Já a Aliança Nacional LGBTI, em ofício enviado em abril deste ano, reluta contra a retirada dos termos identidade de gênero e orientação sexual. O grupo alega que a exclusão destes assuntos poderia gerar uma onda ainda maior de preconceito, respaldada pela desinformação quanto ao significado reais dos termos. No ofício, a Aliança faz citações de uma obra de referência internacional ratificada pelo Brasil, chamada “Princípios de Yogyakarta”, que trata da aplicação da legislação internacional de direitos humanos em relação à orientação sexual e identidade de gênero.
No documento, a entidade apresenta uma série de pesquisas sobre a violência sofrida pelos estudantes brasileiros nas escolas. De acordo com a Aliança, 73% dos estudantes LGBT foram agredidos verbalmente e 36% foram agredidos fisicamente; 60% se sentem inseguros na escola por serem LGBT. Segundo dados da Secretaria Especial de Direitos Humanos do governo federal, em 2012, houve 9.982 denúncias de violações dos direitos humanos de pessoas LGBT, bem como pelo menos 310 homicídios de LGBT no país.
Outro documento que converge com a opinião da Aliança Nacional LGBTI é a Pesquisa Nacional sobre o Ambiente Educacional no Brasil, lançada no ano passado. O relatório apresenta uma série de análises e resultados de pesquisas virtuais realizadas com adolescentes e jovens lésbicas, gays, bissexuais, travestis e transexuais. O documento relata as experiências que estes jovens tiveram nas instituições educacionais relacionadas a sua orientação sexual e identidade de gênero.

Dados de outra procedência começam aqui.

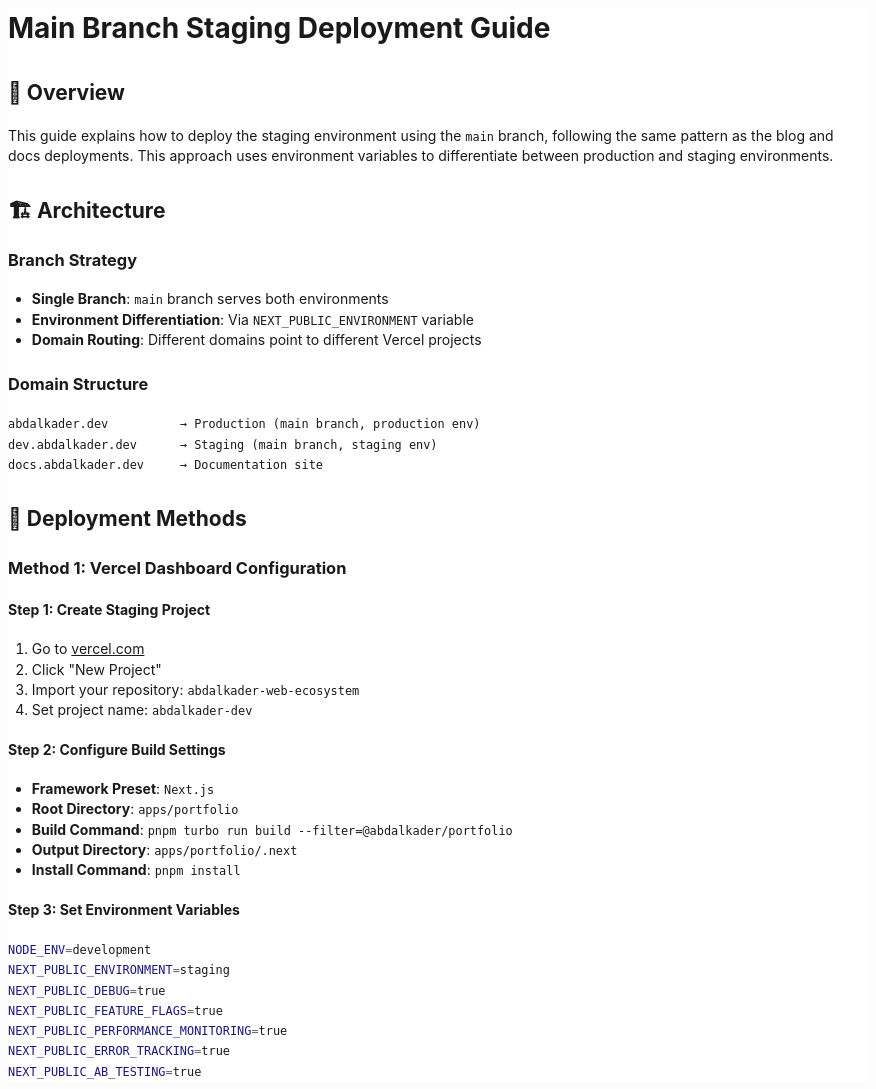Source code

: # Main Branch Staging Deployment Guide

## 🎯 Overview

This guide explains how to deploy the staging environment using the `main` branch, following the same pattern as the blog and docs deployments. This approach uses environment variables to differentiate between production and staging environments.

## 🏗️ Architecture

### Branch Strategy
- **Single Branch**: `main` branch serves both environments
- **Environment Differentiation**: Via `NEXT_PUBLIC_ENVIRONMENT` variable
- **Domain Routing**: Different domains point to different Vercel projects

### Domain Structure
```
abdalkader.dev          → Production (main branch, production env)
dev.abdalkader.dev      → Staging (main branch, staging env)
docs.abdalkader.dev     → Documentation site
```

## 🚀 Deployment Methods

### Method 1: Vercel Dashboard Configuration

#### Step 1: Create Staging Project
1. Go to [vercel.com](https://vercel.com)
2. Click "New Project"
3. Import your repository: `abdalkader-web-ecosystem`
4. Set project name: `abdalkader-dev`

#### Step 2: Configure Build Settings
- **Framework Preset**: `Next.js`
- **Root Directory**: `apps/portfolio`
- **Build Command**: `pnpm turbo run build --filter=@abdalkader/portfolio`
- **Output Directory**: `apps/portfolio/.next`
- **Install Command**: `pnpm install`

#### Step 3: Set Environment Variables
```bash
NODE_ENV=development
NEXT_PUBLIC_ENVIRONMENT=staging
NEXT_PUBLIC_DEBUG=true
NEXT_PUBLIC_FEATURE_FLAGS=true
NEXT_PUBLIC_PERFORMANCE_MONITORING=true
NEXT_PUBLIC_ERROR_TRACKING=true
NEXT_PUBLIC_AB_TESTING=true
```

Para a deputada Dorinha Rezende, não há menções de cunho ideológico na última versão do documento. “O assunto entra como um conteúdo didático, e não ideológico”, afirma. Nogueira, do Todos pela Educação, lamenta o fato de que essa discussão tenha tomado uma proporção maior do que a própria BNCC. “Nossa crença é de que é um debate que está na sociedade e a escola precisa levar isso para a educação. O debate gira em torno da forma como isso é colocado. É um tema presente na sociedade, portanto, é fundamental estar presente na sala de aula”, diz.
De acordo com o secretário da Educação Básica do MEC, a educação é um ambiente de acolhimento a todos, portanto, deve respeitar todas as diferenças. “Esse é o espírito da base, estamos seguindo todas as diretrizes e protocolos do Brasil. Não há discussão de mudança a isso porque nós não entendemos que tinha ideologia de gênero no texto. O que tem é respeito a todos. A base trata de aprendizagens essenciais, valores e atitudes que o aluno deve aprender”, explica.
Na última versão da BNCC, as menções à questão de gênero aparecem de forma mais sutil em conteúdos das disciplinas de Artes, Educação Física, História, Geografia e Ciências.